# concertmaster



## pcnog11 (Nov 14, 2016)

This person is usually the first violin principle that sits on the first row of the violin section close to the conductor. For obvious reasons, this person play a key role in the performance. My question is that, do you think this person can make the conductor's job easier. If the conductor and concertmaster do not get along, how does this impact the piece of music and the overall orchestra performance?


----------



## Pugg (Aug 8, 2014)

pcnog11 said:


> This person is usually the first violin principle that sits on the first row of the violin section close to the conductor. For obvious reasons, this person play a key role in the performance. My question is that, do you think this person can make the conductor's job easier. If the conductor and concertmaster do not get along, how does this impact the piece of music and the overall orchestra performance?


Here in Holland we had Jaap van Zweden, I think the most famous one.
Our public television made a documentary about this question, I will look if I can find for all to watch.


----------



## KenOC (Mar 7, 2011)

In the US, the concertmaster is sometimes paid more than the conductor.


----------



## senza sordino (Oct 20, 2013)

The concertmaster will usually set the bowing and articulation of the strings. Bow markings are not always written in the score, and besides, sometimes the concertmaster and/or conductor may want to change the bowings and articulation for a different interpretation.


----------



## Vaneyes (May 11, 2010)

Concertmaster, a master of his instrument, leader, and diplomat.

Glenn Dicterow of NYPO immediately comes to mind as a good influence for over three decades. :tiphat:

Related:

https://www.nytimes.com/2014/06/25/...usses-leaving-new-york-philharmonic.html?_r=0

https://music.usc.edu/glenn-dicterow/


----------



## Becca (Feb 5, 2015)

...and in England is called the Leader

...and the Berlin Philharmonic has 3 First Concertmasters (currently 1 Pole, 1 Anglo/Japanese and 1 American - who replaced an Israeli!) and 1 Concertmaster (who is actually #4 in the hierarchy.) Most of the time just one of the First Concertmasters is present, occasionally two.


----------



## MarkW (Feb 16, 2015)

(Records from a dataset)
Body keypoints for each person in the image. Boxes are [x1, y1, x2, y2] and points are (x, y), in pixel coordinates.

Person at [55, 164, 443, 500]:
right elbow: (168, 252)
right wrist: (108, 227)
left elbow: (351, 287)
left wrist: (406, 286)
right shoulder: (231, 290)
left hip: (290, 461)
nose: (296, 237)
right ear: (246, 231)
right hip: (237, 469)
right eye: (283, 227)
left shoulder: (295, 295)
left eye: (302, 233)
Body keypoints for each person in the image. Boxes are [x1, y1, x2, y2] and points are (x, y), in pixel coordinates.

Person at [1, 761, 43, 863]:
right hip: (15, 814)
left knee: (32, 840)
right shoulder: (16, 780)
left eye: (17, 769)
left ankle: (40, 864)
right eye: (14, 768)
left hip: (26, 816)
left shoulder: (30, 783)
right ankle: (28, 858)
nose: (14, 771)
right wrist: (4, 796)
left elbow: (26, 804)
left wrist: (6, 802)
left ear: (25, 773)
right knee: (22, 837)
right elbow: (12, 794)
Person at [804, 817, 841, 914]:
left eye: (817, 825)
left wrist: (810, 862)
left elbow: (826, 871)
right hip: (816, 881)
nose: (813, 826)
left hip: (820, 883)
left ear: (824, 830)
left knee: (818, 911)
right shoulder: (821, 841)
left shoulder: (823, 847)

==

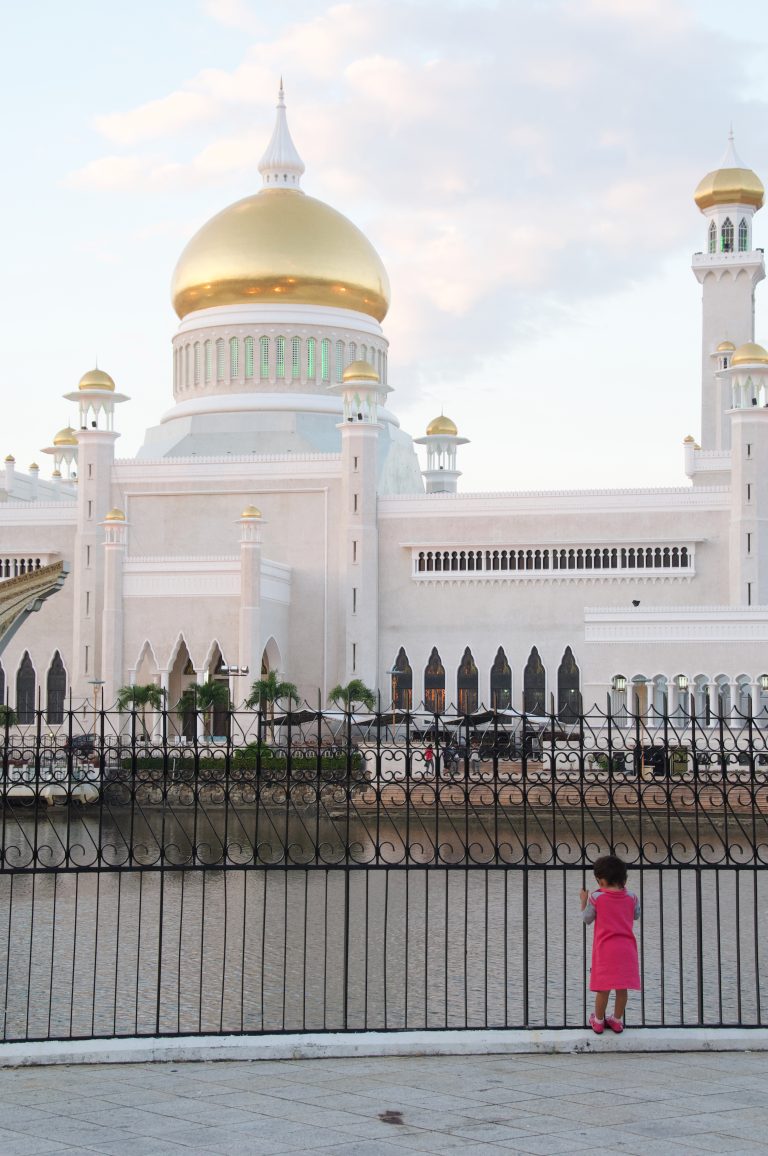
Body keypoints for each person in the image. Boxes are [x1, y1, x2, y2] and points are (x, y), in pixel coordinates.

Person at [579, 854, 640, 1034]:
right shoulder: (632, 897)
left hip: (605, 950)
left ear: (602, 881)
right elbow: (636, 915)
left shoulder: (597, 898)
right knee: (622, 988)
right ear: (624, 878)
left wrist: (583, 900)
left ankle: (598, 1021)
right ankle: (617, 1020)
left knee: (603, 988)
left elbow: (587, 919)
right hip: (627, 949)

> ASSIGNED TASK
Please list every username that heads a post in the concertmaster thread, in the order they appear. The entries have nothing to do with what comes next.

> RESULT
pcnog11, Pugg, KenOC, senza sordino, Vaneyes, Becca, MarkW